▶ [To-do item]:
Lines with the word "terpisah": copy all of them from the entries below.

(Transcribed page contents)

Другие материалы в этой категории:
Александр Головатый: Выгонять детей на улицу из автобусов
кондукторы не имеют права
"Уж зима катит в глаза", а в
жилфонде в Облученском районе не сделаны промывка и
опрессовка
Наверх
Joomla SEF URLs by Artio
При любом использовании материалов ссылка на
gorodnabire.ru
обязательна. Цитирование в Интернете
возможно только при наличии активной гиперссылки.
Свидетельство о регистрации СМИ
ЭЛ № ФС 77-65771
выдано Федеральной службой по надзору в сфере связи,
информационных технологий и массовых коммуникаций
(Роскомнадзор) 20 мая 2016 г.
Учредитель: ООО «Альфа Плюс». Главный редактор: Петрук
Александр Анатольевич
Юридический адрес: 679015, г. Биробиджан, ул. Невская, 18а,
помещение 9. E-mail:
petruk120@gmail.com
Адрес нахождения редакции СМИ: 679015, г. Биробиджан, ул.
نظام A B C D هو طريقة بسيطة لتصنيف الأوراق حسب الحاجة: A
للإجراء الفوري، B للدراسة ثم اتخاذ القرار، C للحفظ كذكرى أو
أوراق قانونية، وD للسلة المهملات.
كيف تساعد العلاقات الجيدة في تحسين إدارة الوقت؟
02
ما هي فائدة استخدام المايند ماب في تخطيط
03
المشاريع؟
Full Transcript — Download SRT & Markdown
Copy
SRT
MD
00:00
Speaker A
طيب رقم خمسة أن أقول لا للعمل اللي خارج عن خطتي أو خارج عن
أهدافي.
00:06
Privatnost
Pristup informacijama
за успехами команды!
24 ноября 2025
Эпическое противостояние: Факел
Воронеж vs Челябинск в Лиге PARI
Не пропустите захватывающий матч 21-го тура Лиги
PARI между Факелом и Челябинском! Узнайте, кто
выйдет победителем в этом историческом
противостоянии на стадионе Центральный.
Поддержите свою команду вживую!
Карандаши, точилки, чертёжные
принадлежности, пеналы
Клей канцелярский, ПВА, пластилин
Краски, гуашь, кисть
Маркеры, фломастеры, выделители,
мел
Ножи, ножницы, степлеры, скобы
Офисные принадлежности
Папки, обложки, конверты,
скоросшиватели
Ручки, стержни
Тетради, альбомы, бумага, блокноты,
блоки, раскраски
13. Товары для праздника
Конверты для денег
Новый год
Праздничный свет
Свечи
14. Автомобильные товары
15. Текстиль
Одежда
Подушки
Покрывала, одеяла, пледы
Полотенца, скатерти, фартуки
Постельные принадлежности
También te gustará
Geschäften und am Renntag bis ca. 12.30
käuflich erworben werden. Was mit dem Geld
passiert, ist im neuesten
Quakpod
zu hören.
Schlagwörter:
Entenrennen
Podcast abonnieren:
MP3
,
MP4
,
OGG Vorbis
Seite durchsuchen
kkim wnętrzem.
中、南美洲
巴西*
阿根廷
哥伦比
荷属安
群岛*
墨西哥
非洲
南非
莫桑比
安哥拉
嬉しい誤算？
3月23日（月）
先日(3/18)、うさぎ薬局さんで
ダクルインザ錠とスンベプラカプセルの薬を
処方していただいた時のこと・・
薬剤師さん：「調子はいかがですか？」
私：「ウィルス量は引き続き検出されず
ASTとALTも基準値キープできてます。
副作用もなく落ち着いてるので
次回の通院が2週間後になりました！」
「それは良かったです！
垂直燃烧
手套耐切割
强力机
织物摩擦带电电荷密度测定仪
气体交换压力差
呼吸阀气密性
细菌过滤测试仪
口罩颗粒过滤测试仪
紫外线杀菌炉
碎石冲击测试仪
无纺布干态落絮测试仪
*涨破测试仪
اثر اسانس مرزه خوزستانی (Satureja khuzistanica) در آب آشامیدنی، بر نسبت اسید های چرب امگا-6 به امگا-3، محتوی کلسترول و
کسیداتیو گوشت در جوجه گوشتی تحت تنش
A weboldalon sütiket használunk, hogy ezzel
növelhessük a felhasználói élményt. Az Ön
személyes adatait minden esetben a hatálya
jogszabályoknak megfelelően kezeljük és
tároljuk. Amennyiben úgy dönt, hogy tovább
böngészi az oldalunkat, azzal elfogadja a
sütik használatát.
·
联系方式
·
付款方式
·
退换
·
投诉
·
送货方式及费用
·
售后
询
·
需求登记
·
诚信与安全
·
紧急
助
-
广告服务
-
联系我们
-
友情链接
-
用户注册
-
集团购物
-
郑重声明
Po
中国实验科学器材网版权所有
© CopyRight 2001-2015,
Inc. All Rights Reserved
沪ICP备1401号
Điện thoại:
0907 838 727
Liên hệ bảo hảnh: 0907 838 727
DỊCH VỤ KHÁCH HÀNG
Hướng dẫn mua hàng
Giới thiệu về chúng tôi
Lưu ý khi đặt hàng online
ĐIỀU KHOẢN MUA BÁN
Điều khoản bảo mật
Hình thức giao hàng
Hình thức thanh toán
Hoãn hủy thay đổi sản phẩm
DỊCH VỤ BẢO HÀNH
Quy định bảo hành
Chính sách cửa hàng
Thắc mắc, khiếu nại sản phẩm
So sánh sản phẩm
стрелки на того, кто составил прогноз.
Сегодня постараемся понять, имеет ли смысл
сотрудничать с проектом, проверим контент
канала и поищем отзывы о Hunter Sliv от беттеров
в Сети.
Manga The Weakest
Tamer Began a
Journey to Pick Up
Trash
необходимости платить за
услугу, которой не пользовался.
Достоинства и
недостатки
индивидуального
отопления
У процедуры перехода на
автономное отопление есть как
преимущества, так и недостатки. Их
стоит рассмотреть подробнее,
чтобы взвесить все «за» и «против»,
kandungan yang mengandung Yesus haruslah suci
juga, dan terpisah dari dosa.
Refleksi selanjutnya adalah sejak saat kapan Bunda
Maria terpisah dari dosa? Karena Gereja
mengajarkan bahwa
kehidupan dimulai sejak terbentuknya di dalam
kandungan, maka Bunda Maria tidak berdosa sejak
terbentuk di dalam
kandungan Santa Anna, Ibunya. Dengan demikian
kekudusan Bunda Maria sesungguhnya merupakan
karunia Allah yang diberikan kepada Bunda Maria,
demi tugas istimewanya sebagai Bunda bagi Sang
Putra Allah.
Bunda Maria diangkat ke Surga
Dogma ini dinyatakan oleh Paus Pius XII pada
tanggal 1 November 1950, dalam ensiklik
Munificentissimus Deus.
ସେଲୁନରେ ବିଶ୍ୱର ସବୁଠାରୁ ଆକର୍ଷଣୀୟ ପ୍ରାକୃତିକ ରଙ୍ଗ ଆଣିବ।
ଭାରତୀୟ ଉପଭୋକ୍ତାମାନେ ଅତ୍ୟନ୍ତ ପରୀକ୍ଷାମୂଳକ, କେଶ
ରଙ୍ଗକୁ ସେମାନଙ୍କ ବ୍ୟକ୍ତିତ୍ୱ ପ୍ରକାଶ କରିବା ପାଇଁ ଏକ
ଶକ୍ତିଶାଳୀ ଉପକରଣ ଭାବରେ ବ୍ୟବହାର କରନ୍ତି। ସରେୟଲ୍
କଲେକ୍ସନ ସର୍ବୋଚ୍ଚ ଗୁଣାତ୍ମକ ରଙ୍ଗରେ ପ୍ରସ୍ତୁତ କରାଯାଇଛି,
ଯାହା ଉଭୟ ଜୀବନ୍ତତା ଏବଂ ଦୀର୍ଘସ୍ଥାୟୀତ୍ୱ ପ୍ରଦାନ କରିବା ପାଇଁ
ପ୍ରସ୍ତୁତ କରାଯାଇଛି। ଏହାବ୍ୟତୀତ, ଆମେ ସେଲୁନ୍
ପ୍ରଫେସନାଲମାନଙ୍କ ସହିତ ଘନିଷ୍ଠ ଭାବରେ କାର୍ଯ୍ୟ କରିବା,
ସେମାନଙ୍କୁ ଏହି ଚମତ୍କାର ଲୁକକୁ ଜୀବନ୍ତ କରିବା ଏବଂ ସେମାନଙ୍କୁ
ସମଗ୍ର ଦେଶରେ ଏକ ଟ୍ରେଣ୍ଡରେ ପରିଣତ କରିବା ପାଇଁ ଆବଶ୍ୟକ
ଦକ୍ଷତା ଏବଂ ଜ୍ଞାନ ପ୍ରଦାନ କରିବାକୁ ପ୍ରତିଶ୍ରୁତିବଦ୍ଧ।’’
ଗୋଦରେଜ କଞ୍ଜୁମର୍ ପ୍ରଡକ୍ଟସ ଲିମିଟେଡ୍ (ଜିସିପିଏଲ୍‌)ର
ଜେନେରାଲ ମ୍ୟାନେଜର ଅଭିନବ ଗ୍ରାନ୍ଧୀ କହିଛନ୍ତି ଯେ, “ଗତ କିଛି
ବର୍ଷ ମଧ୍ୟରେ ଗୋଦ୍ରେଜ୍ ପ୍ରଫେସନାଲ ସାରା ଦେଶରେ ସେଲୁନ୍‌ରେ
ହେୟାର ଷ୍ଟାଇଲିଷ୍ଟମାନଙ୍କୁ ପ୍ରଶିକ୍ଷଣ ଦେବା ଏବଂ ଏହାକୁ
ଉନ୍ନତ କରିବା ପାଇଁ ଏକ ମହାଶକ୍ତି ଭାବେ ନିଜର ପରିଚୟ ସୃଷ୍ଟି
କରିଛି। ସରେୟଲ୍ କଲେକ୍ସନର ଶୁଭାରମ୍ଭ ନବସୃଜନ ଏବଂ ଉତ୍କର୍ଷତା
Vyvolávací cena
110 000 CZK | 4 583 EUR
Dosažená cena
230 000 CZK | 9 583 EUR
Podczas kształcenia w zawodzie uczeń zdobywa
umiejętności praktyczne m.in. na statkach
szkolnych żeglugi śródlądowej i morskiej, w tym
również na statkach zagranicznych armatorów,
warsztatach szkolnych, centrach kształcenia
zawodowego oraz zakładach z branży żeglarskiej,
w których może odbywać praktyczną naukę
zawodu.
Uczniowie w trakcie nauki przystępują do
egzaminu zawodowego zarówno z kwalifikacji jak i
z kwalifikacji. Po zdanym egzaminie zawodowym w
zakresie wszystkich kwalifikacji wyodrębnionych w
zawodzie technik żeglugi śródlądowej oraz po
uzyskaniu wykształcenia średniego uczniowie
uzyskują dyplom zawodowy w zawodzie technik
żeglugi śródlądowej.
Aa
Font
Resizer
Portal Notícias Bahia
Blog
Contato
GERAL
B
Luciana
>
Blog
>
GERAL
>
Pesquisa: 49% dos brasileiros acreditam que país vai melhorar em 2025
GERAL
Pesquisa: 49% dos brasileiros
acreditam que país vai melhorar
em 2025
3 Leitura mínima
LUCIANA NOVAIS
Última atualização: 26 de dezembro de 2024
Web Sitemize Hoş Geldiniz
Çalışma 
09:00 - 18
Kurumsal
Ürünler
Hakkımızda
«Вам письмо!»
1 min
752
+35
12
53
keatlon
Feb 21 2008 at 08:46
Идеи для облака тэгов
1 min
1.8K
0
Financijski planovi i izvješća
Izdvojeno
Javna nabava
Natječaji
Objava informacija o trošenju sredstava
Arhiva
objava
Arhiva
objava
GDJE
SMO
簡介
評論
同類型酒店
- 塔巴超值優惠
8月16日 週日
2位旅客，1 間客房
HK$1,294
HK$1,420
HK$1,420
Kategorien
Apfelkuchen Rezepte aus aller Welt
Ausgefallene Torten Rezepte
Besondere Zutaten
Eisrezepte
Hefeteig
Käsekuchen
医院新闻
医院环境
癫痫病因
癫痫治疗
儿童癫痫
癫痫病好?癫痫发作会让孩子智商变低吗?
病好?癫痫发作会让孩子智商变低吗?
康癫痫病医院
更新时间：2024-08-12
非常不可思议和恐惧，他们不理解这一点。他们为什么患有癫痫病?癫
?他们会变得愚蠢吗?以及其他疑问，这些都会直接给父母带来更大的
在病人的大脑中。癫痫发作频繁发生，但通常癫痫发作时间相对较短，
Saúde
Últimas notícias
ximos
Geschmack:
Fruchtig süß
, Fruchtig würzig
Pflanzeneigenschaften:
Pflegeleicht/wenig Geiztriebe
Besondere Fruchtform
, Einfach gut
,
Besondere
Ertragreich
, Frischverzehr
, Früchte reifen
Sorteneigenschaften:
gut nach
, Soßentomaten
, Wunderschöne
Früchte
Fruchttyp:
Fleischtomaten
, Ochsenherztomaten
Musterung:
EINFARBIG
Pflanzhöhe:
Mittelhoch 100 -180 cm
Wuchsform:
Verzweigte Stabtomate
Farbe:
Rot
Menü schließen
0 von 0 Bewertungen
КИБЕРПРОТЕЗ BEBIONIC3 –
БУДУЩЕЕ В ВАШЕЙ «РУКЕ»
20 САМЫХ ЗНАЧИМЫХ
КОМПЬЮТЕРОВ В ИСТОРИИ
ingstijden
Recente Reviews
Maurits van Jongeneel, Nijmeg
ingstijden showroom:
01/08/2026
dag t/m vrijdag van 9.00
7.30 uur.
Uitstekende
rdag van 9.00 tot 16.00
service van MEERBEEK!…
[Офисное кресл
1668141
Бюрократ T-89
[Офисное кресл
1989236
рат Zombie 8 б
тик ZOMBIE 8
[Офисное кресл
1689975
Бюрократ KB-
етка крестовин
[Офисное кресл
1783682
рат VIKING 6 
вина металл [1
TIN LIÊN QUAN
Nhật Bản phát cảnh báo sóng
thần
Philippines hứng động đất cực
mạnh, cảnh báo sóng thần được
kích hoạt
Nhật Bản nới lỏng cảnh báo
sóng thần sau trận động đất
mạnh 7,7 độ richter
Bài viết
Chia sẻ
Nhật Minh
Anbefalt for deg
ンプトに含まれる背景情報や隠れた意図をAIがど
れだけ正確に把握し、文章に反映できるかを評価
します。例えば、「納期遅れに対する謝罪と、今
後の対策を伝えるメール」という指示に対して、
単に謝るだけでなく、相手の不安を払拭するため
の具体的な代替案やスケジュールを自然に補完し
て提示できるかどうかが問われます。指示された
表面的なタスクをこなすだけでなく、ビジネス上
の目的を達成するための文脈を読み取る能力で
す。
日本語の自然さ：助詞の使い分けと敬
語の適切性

▶ [Written solution]:
juga, dan terpisah dari dosa.
Maria terpisah dari dosa? Karena Gereja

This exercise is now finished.